P.O Week 6.... Time flies! New pics...
- updated 11 months ago
Hello, I am a 30 year old mother of three. My...
- 11 Nov 2012
- 24 days pre
Hello, I am a 30 year old mother of three. My story is pretty basic, with my first son, I gained around 60 pounds and lost it all again but never lost the skin. I was basically left with an apron of skin and from there, every time I had another baby the pouch got bigger and the fat didn't come off as easily. To say the least this was the hardest change I ever dealt with in my life. I felt disgusting and had people want to see my stomach like it was some sort of freak. I NEVER take my shirt off, I won't even look when I get out the shower. I just still can't believe its me. I went from the most comfortable person naked to a frumpy mom on the outside with the old me on the inside. I feel trapped in my body.

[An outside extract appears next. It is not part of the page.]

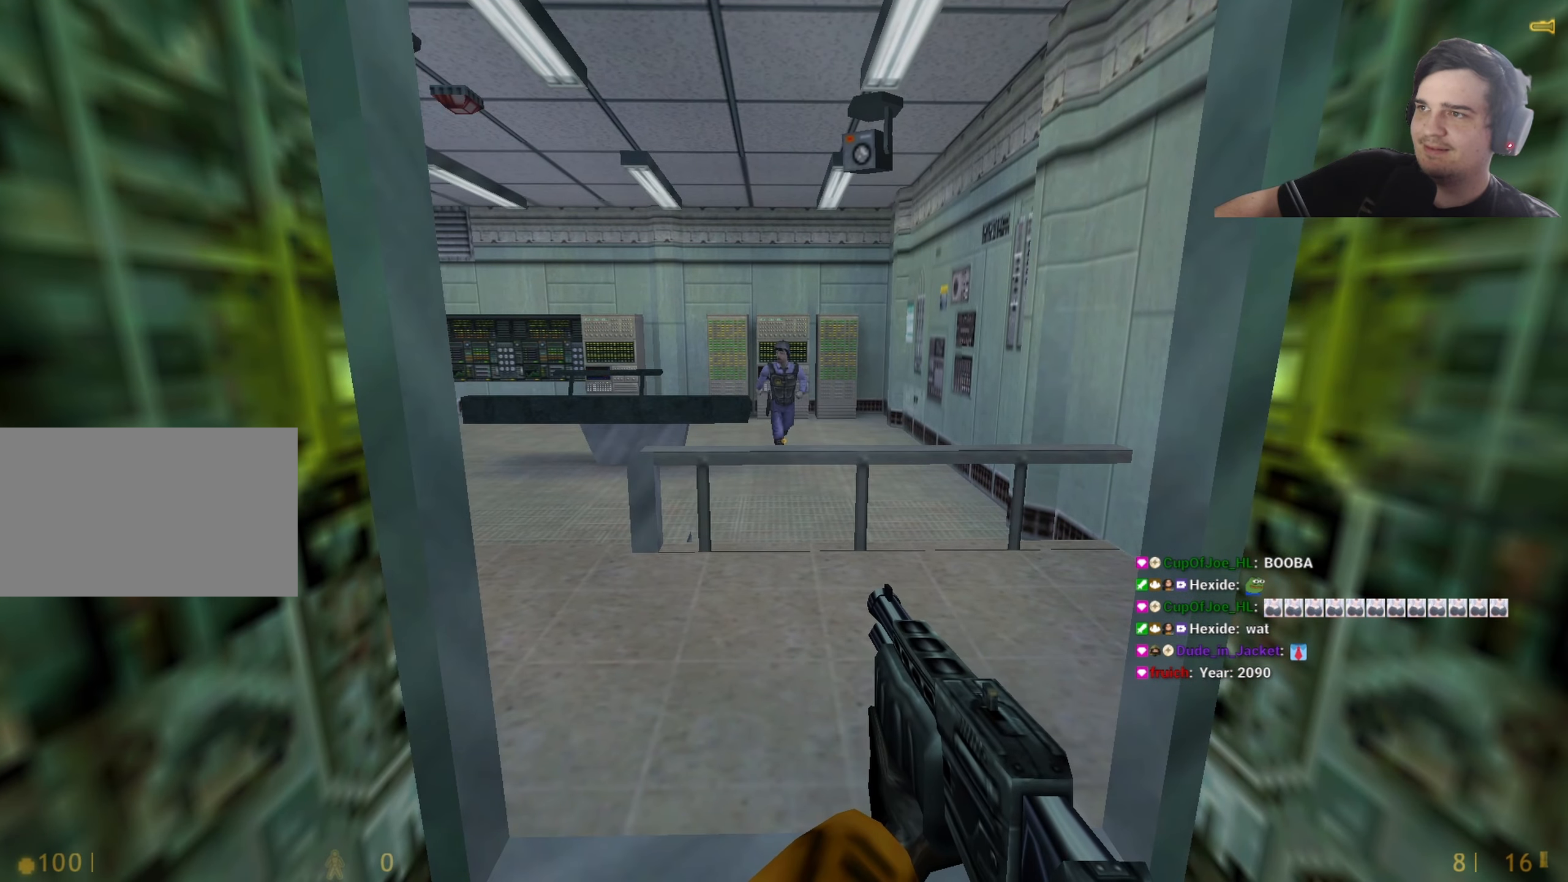
{"keys": ["shift"], "events": []}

I could sit here and type all the reasons I have told everyone for getting the tummy tuck. that I would be a better mother, a better wife, happier. But what it really comes down to is that it bothers me. I just bothers me. And so, as I have been waiting for years and feeling guilty for even asking my husband for us to spend this money, I am now 3 1/2 weeks away from my tummy tuck. And thanks to all those who have written their stories my husband is now 100% on board with me and my decision. It helps so much to see why people feel the way they do, the reasons that have nothing to do with being perfect but more about being happy.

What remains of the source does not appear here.